I think sometimes store employees view company policies as how things need to be done, when many times it’s the company policy that is the problem.

One of the upsides to being someone who works in retail is that you have been on both sides of the counter. You can relate to those behind the counter and treat them fairly, and you can relate to the customer if they had bad day of their own.

You also never know what all hoops the customer has already jumped through to try and fix the issue.
 

You also never know what all hoops the customer has already jumped through to try and fix the issue.
This.

I spent 3 hours and 3 cs reps yesterday trying to get Apple to add my son’s phone number to account recovery on his iPad.

The 2 reps were nice but knew nothing. The first one told me I had to get my son a new phone number because Apple had flagged his number as spam. I was, like, you’re a trillion dollar tech company that cannot unflag a number in your CMS or assist? I can do it in my system in 60 seconds. I was nice about it but I seemed to know more about tech than the rep.
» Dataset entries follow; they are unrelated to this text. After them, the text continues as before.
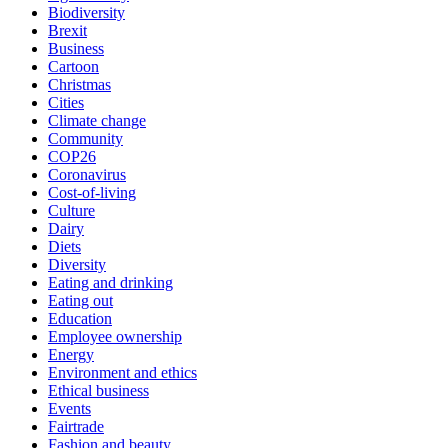
Biodiversity
Brexit
Business
Cartoon
Christmas
Cities
Climate change
Community
COP26
Coronavirus
Cost-of-living
Culture
Dairy
Diets
Diversity
Eating and drinking
Eating out
Education
Employee ownership
Energy
Environment and ethics
Ethical business
Events
Fairtrade
Fashion and beauty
My son has a Verizon flip phone, not an iPhone.

The second rep asked a bunch of questions, then I told him about first rep and the 2nd said, ‘let me get a tech support supervisor.’

The third supervisor rep did a screen share and after 45 minutes and after I said for the 5th time that it was not an iPhone and I wanted it as a recovery option, the guy finally said, ‘oh, it it not an iPhone number, you cannot add it to your account there, you have to add it to a completely different area that none of our materials tell you about.’

That finally solved it.

I was nice to the reps but so angry when I got off the phone. 3 hours of research and phone and chat support. It was insane.

Let’s not get started on companies replacing cs reps with useless robot chat attendants and getting rid of phone numbers so you can never get to a person.
 

This.

I spent 3 hours and 3 cs reps yesterday trying to get Apple to add my son’s phone number to account recovery on his iPad.

The 2 reps were nice but knew nothing. The first one told me I had to get my son a new phone number because Apple had flagged his number as spam. I was, like, you’re a trillion dollar tech company that cannot unflag a number in your CMS or assist? I can do it in my system in 60 seconds. I was nice about it but I seemed to know more about tech than the rep. My son has a Verizon flip phone, not an iPhone.

The second rep asked a bunch of questions, then I told him about first rep and the 2nd said, ‘let me get a tech support supervisor.’

The third supervisor rep did a screen share and after 45 minutes and after I said for the 5th time that it was not an iPhone and I wanted it as a recovery option, the guy finally said, ‘oh, it it not an iPhone number, you cannot add it to your account there, you have to add it to a completely different area that none of our materials tell you about.’

That finally solved it.

I was nice to the reps but so angry when I got off the phone. 3 hours of research and phone and chat support. It was insane.

Let’s not get started on companies replacing cs reps with useless robot chat attendants and getting rid of phone numbers so you can never get to a person.

You are very lucky you finally got someone that just knew that. Also note the lie the first one told you about the reason why, most likely to just get you off the phone or chat so the call didn’t tank his performance stats.
 

You are very lucky you finally got someone that just knew that. Also note the lie the first one told you about the reason why, most likely to just get you off the phone so the call didn’t tank his performance.
I know.

I am not getting my kid a freakin smart phone just to add a recovery number.

Even the iPad is locked down to not allow any app I do not approve on it.

The kid gets a smart phone when he has a job and can pay for it. Social media is a cancer.
 

I think it’s weird you went right to this. “The customer is always right” is a business philosophy about giving people what they want, rather than what you want to provide. Adapt to the desires of your customers. It has nothing to do with tolerating a-holes.
Originally, sure. It's not how the phrase is typically wielded these days.